= Texte présenté =
##########

Sénégal: Mendicité interdite à la Médina pour protéger les enfants talibés
Bamba Fall, maire de la Médina, à Dakar, a interdit la mendicité. Une mesure radicale et sans précédent dans le pays où la maltraitance et l’exploitation des enfants talibés, se déroulent au cœur de la capitale sénégalaise.
Officiellement interdite par la loi, la mendicité juvénile est un phénomène ancestral au Sénégal. Depuis des décennies, des enfants de quatre à douze ans, confiés par leurs parents à des marabouts pour apprendre à lire et écrire le Coran, sont en fait forcés de mendier dans les rues pour leurs apporter à manger ou de l’argent. Sous prétexte d’enseignement, les marabouts les maltraitent, ne les soignent pas et ne les nourrissent pas. «Ils les font mendier dans les rues et lieux publics, sept jours par semaine, durant toute la journée, et parfois la nuit», dénonce le site Planète-Sénégal, très engagé dans la lutte contre la mendicité des enfants dans le pays.
500’000 enfants mendient dans les rues du pays
Les conséquences de la mendicité des enfants est choquant: les rues, les carrefours et les garages des centres urbains du Sénégal sont envahis par des milliers d’enfants en haillons, mal nourris et souvent malades. Ils ne se limitent plus à demander l’aumône, l’un des cinq piliers de l’Islam, mais harcèlent passants et voyageurs pour avoir de l’argent, qu’ils remettront ensuite à leurs maîtres, sous peine de châtiments corporels sévères.

##########

Poursuivez l'article sur la mendicité des enfants talibés au Sénégal à partir de sa dernière phrase.

= Données fournies =
##########

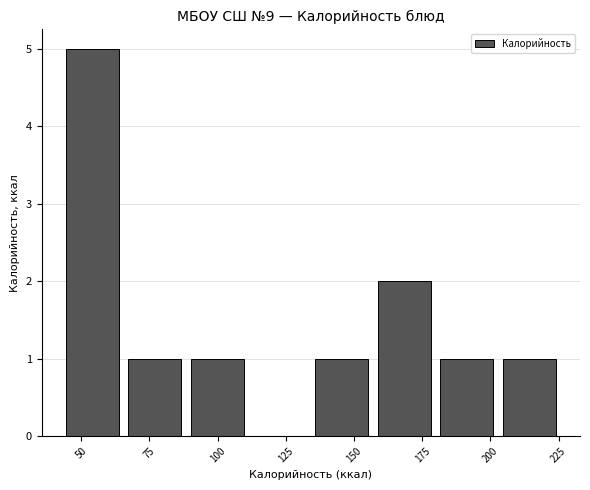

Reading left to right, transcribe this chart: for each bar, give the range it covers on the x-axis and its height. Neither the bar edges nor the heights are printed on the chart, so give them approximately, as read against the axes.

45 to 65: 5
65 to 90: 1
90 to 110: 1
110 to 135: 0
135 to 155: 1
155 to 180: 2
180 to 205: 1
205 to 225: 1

##########

= Réponse proposée =
Les organisations internationales gouvernementales et non gouvernementales fustigent régulièrement l’immobilisme des autorités sénégalaises face à ce fléau social. Selon des estimations officielles, on dénombre en 2012 au Sénégal, 500’000 enfants mendiants, maltraités, exploités. Ils sont originaires du Sénégal et des pays voisins.
Traitement inhumain et sévices corporels
En mars 2013, neuf enfants talibés, avaient péri pendant leur sommeil dans l’incendie de leur chambre à la Médina. En plus de ce drame, la presse sénégalaise rapporte régulièrement des cas de sévices corporels de marabouts sur des enfants talibés. Le 18 février 2016, 20 enfants talibés de six à quatorze ans, victimes de «traitements inhumains et dégradants» par leur marabout, ont été découverts à Diourbel, au centre du pays. L’un d’eux vivait attaché avec des chaînes, depuis deux ans. Bassirou Sarr, le commissaire de police chargé de l’enquête, a souligné qu’»outre l’enchaînement au fer, ces talibés ont reçu des coups au dos et sur tout le corps». Le marabout tortionnaire a été interpellé par la police, puis relâché.
Jeudi 3 mars, à l’occasion du quatrième anniversaire de la mort des neuf talibés, le maire Bamba Fall a rendu public la mesure d’interdiction de la mendicité juvénile dans sa commune. »La protection des enfants est une priorité de la commune qui a reçu de l’Office des Nations-Unies contre la drogue et le crime (ONUDC), un financement de plus de 29’000 CHF pour lutter contre la mendicité des enfants», a-t-il précisé.
Dans une déclaration diffusée le 5 mars, à la télévision, il a précisé que désormais tous les enfants talibés seront confinés dans des internats et auront un numéro d’identification. En cas de problème, il sera facile de retrouver son marabout. Les sénégalais qui ont favorablement accueilli cette décision, accusent les parents d’être responsables du sort de leurs enfants. (cath.ch-apic/ibc/bh)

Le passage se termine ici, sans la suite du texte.